Visions of earlier in the week when I had not snapped the masterlink on my chain all the way, thinking to myself "it'll snap into place the rest of the way as I ride" ran through my head and I cursed my stupidity (not out loud, mind you, I signed the BYU honor code) I got off and pieced my broken chain together and ended up with a time just 2 minutes slower than Marks....about the time it took me to think of every BYU approved cuss word, get my chian tool out and fix the thing.

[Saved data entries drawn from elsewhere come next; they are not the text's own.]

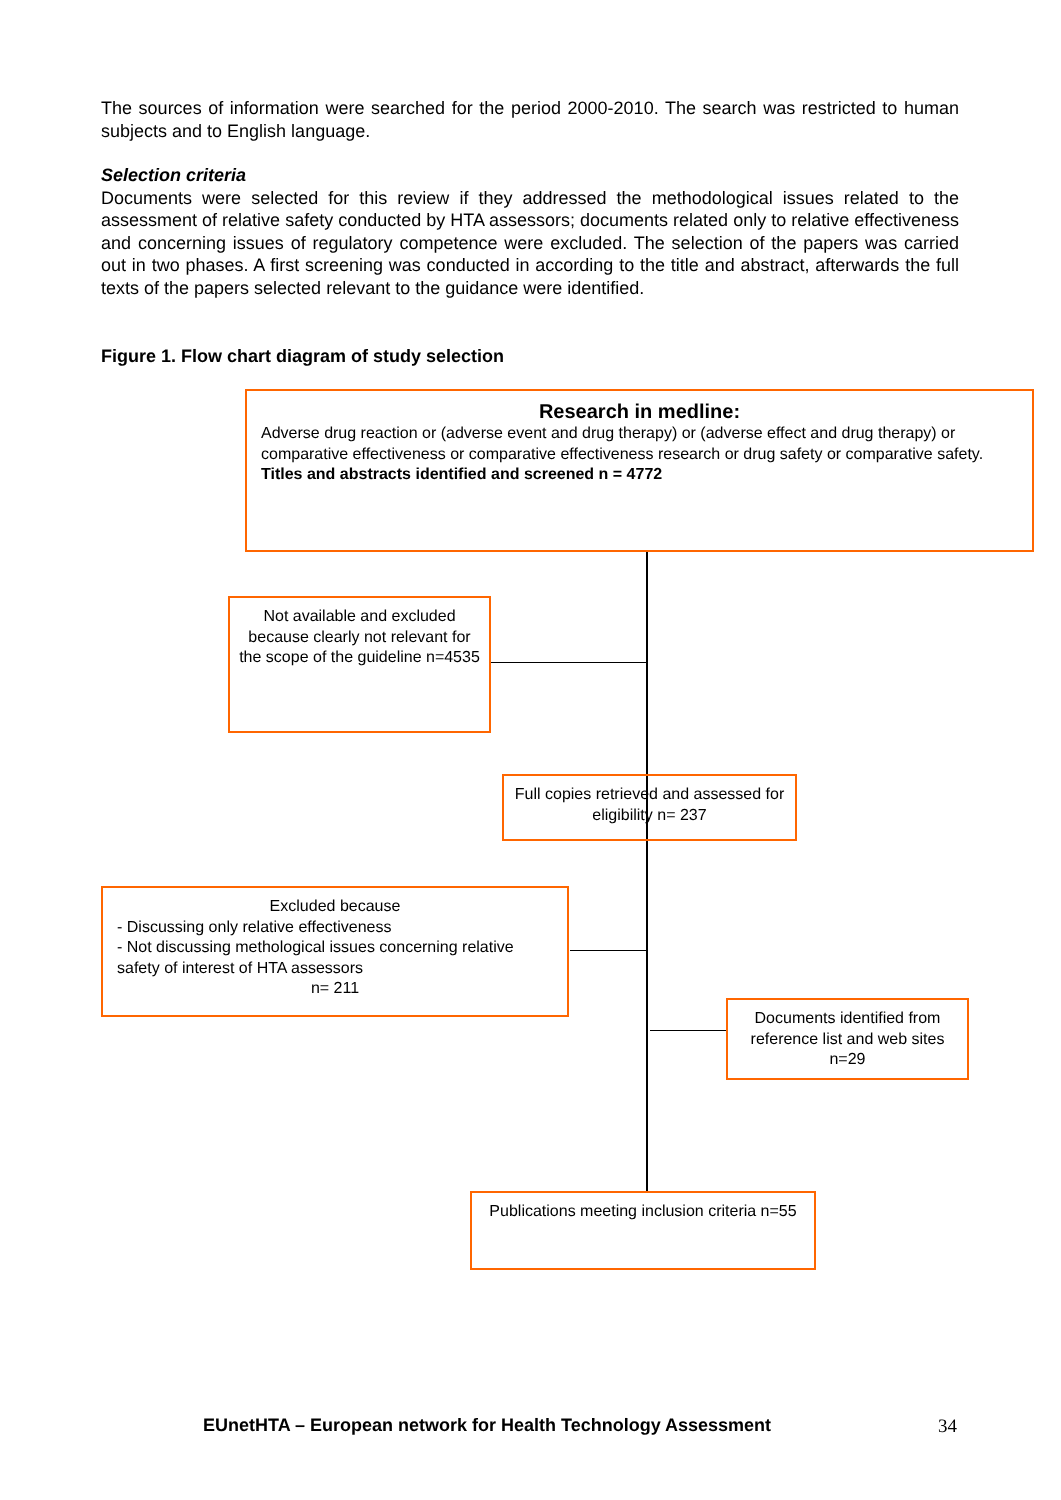The sources of information were searched for the period 2000-2010. The search was restricted to human subjects and to English language.
Selection criteria
Documents were selected for this review if they addressed the methodological issues related to the assessment of relative safety conducted by HTA assessors; documents related only to relative effectiveness and concerning issues of regulatory competence were excluded. The selection of the papers was carried out in two phases. A first screening was conducted in according to the title and abstract, afterwards the full texts of the papers selected relevant to the guidance were identified.
Figure 1. Flow chart diagram of study selection
Research in medline:
Adverse drug reaction or (adverse event and drug therapy) or (adverse effect and drug therapy) or comparative effectiveness or comparative effectiveness research or drug safety or comparative safety.
Titles and abstracts identified and screened n = 4772
Not available and excluded because clearly not relevant for the scope of the guideline n=4535
Full copies retrieved and assessed for eligibility n= 237
Excluded because
- Discussing only relative effectiveness
- Not discussing methological issues concerning relative safety of interest of HTA assessors
n= 211
Documents identified from reference list and web sites n=29
Publications meeting inclusion criteria n=55
EUnetHTA – European network for Health Technology Assessment
34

We continued on the first day, holding steady laps and into the night. Thanks to my dad who was at home watching the results on the internet, I got hourly texts telling us what place we were in. Climbing steadily through the night, we kept the laps steady and even started pulling up on the the first place team. By noon the second day we found ourselves a mere 12 minutes back off the first place team. Not bad after what ended up being 25 hours of racing. We took our 2nd place with pride

The trophies they handed out were pretty much the coolest things ever. But we didn't win, so we just got a cool ceramic tile. Hand painted. And a bit of cash, not bad. Definitely worth going for 1st next year.

4 comments:

Unknown said...

hey dan - you don't know me, but I am writing up the Frozen Hog for Utah Cycling and wanted to get your input. Also, I think I might have a pic of you (or someone from your team) running the LeMans in Old Pueblo. e-mail me at heather.gilbert@hci.utah.edu.

thanks!
heather gilbert

Amberlyn said...

24 hours in the...? Sun, wind, rain, sleet? You sure know how to keep a captive audience in suspense... ;)

nails said...

did i see you say next year????

Faceless Ghost said...

Ex-roadie? Say it ain't so. Must racing on-road and off be mutually exclusive?